== Available data
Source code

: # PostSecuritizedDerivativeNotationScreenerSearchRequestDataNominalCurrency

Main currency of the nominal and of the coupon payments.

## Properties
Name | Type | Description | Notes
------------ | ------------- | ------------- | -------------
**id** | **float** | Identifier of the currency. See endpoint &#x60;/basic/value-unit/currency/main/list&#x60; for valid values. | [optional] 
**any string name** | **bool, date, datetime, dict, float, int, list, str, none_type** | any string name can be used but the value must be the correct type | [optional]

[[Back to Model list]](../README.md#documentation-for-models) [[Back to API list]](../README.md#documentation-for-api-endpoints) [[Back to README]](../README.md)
====
■ Problem description:
Using the data above, return each line exactly as written.

■ Answer to the exercise:
Source code

: # PostSecuritizedDerivativeNotationScreenerSearchRequestDataNominalCurrency

Main currency of the nominal and of the coupon payments.

## Properties
Name | Type | Description | Notes
------------ | ------------- | ------------- | -------------
**id** | **float** | Identifier of the currency. See endpoint &#x60;/basic/value-unit/currency/main/list&#x60; for valid values. | [optional] 
**any string name** | **bool, date, datetime, dict, float, int, list, str, none_type** | any string name can be used but the value must be the correct type | [optional]

[[Back to Model list]](../README.md#documentation-for-models) [[Back to API list]](../README.md#documentation-for-api-endpoints) [[Back to README]](../README.md)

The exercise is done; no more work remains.